====== EXCERTO ======
São Paulo, sábado, 21 de fevereiro de 1998

Texto Anterior | Próximo Texto | Índice

Livro propõe enigma ficção-realidade

BERNARDO AJZENBERG
Secretário de Redação

"Armadilha para Lamartine" é dessas obras que viram lenda. Publicado pela primeira vez em 76 (editora Labor), teve poucos mas qualificados leitores, adquirindo de imediato o status de objeto "cult".
Compreende-se o fenômeno: em pleno regime militar, explorava não só o delicado e por si só metafórico tema "razão versus loucura", como também dava voz a sentimentos explicitamente antiditatoriais, antiamericanistas e antimilitaristas.
A estrutura do romance é simples. Compõe-se de um diário mantido em 54 e 55 pelo dr. Espártaco M., curador de menores lotado no Ministério Público, diário este precedido por uma narrativa breve na qual o filho do funcionário, Lamartine M., relata episódios de sua passagem por um sanatório. Vários desses episódios aparecem também no diário, mas com outro viés, assim como supostos trechos do diário são vivenciados pelo filho internado.
Tudo poderia ser ainda próximo do normal não fosse o fato de que Carlos Sussekind, o filho, "Lamartine", esteve realmente internado quando jovem e de que o pai, o jurista Carlos Sussekind de Mendonça (1899-1968), o tal "dr. Espártaco", manteve mesmo um diário, real, ao longo de toda a sua vida adulta. O eterno enigma ficção-realidade explode, portanto, aos olhos do leitor.
======
**TAREFAS A REALIZAR:**
1 - De acordo com o excerto, em que ano e por qual editora "Armadilha para Lamartine" foi publicado pela primeira vez?
2 - Enumere os sentimentos aos quais, segundo o excerto, o livro dava voz explicitamente.
3 - Traduza para o inglês a seguinte frase do excerto: «Publicado pela primeira vez em 76 (editora Labor), teve poucos mas qualificados leitores, adquirindo de imediato o status de objeto "cult".»
====== EXTRATO DE DADOS ======
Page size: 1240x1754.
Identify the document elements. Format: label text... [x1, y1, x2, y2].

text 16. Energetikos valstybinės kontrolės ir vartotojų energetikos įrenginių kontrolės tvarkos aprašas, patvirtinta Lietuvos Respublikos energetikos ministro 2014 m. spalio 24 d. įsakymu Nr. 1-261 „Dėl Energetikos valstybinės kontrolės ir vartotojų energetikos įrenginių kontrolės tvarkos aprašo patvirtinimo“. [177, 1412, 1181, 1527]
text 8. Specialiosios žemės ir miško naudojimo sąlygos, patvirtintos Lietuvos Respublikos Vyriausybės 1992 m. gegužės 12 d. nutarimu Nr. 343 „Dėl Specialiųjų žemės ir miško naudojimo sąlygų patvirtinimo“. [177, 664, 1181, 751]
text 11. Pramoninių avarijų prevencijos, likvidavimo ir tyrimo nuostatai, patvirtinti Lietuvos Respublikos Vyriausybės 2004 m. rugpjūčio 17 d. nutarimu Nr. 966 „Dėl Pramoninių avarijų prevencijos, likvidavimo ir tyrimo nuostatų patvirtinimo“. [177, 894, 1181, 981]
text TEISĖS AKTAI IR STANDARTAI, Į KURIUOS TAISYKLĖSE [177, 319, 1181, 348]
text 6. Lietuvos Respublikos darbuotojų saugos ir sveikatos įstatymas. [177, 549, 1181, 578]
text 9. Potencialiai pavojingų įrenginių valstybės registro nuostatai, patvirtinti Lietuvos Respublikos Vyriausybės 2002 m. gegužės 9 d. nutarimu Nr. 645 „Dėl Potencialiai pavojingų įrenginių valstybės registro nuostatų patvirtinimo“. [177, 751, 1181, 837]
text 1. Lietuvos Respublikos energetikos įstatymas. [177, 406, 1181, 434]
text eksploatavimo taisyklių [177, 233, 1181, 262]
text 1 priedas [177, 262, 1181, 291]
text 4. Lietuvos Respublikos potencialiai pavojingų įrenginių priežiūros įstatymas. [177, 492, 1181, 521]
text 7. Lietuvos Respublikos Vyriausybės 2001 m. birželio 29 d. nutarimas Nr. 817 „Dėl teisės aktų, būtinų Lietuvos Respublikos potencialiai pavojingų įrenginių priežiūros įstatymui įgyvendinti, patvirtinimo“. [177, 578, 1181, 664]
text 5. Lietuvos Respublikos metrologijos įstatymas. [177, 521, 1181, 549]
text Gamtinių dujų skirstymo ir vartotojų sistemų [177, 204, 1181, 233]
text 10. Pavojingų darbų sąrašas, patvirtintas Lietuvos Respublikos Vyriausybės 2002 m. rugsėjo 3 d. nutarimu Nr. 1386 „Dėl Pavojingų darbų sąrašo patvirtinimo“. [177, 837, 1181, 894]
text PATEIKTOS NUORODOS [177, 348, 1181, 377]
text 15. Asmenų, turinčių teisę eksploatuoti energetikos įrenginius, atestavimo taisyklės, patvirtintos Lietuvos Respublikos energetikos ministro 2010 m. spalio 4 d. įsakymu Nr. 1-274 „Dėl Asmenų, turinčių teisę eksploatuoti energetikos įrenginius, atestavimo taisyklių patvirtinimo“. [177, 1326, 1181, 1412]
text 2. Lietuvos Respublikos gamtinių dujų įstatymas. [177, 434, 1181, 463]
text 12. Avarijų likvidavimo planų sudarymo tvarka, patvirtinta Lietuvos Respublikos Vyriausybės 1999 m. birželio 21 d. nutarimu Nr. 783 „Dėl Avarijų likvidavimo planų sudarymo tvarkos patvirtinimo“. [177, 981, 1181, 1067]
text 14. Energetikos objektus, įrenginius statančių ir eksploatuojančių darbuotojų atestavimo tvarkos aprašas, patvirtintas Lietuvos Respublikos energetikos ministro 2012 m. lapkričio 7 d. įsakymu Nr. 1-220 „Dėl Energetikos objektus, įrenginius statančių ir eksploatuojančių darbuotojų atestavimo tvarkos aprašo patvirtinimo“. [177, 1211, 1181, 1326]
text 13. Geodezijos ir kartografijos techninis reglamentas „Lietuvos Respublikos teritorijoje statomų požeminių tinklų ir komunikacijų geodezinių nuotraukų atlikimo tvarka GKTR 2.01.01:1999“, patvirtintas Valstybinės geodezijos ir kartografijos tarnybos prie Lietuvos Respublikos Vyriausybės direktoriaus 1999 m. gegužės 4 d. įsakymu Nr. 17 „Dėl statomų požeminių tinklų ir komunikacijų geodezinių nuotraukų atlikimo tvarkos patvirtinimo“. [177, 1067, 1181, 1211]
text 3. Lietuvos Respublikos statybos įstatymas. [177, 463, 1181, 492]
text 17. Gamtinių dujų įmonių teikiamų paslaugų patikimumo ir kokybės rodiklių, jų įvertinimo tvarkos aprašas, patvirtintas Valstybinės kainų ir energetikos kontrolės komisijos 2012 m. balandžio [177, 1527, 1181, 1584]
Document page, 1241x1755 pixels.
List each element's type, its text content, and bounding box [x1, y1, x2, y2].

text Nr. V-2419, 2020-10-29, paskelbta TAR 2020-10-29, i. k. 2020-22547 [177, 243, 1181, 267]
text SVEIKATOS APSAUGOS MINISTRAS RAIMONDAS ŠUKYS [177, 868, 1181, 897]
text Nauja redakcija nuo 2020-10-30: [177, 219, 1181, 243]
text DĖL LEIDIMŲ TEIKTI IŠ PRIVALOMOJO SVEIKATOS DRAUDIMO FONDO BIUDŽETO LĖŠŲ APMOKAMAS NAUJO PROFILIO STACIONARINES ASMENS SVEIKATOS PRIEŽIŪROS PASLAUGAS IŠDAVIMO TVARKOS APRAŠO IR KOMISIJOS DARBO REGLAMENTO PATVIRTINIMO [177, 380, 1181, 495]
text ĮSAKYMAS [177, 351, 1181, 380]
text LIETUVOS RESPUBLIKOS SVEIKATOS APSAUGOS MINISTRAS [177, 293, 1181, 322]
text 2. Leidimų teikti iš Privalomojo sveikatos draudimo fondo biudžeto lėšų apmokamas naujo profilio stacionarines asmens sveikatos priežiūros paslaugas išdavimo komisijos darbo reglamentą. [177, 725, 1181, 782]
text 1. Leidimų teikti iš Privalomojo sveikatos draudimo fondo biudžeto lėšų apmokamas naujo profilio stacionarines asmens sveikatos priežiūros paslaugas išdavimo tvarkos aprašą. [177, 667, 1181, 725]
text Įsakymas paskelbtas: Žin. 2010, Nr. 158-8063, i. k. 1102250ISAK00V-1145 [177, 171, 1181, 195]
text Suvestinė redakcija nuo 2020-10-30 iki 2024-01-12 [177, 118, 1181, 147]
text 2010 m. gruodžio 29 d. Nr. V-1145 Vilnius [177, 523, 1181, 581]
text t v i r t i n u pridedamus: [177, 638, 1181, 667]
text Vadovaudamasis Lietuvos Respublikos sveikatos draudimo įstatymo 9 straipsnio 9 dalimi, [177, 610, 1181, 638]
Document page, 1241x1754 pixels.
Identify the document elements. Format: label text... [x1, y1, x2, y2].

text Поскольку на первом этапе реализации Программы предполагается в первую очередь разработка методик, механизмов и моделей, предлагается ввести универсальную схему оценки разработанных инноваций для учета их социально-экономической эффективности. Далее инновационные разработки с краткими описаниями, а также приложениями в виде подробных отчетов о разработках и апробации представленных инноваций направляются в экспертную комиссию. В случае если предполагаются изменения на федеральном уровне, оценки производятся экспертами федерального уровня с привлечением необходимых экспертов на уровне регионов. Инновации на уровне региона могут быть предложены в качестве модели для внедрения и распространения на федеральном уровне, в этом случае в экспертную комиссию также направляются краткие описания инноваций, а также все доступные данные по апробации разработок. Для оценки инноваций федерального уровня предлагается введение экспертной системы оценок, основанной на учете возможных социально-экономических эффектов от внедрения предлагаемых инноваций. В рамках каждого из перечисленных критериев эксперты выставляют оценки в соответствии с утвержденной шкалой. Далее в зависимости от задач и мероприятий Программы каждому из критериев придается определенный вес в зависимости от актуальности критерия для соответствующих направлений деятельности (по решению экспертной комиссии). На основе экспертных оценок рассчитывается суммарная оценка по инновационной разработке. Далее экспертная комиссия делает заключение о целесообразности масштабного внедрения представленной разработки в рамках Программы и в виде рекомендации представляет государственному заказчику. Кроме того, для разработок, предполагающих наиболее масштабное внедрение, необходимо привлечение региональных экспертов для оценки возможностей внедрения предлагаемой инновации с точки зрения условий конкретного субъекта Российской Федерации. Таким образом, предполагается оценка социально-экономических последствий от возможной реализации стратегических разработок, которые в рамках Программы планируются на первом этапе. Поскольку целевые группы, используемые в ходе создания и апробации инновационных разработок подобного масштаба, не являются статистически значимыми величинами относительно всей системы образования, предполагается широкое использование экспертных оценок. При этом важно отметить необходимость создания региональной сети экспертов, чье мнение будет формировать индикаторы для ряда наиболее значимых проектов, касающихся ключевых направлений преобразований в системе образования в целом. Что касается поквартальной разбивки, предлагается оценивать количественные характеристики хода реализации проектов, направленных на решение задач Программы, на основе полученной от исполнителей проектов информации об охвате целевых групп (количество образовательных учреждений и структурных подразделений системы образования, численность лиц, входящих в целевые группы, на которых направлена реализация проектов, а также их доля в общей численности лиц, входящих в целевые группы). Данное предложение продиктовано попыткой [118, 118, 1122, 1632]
======
**RESPOSTAS DOS EXERCÍCIOS:**
1 - Em 76, pela editora Labor.

2 - Sentimentos antiditatoriais, antiamericanistas e antimilitaristas.

3 - First published in '76 (Labor), it had few but discerning readers, immediately acquiring the status of a "cult" object.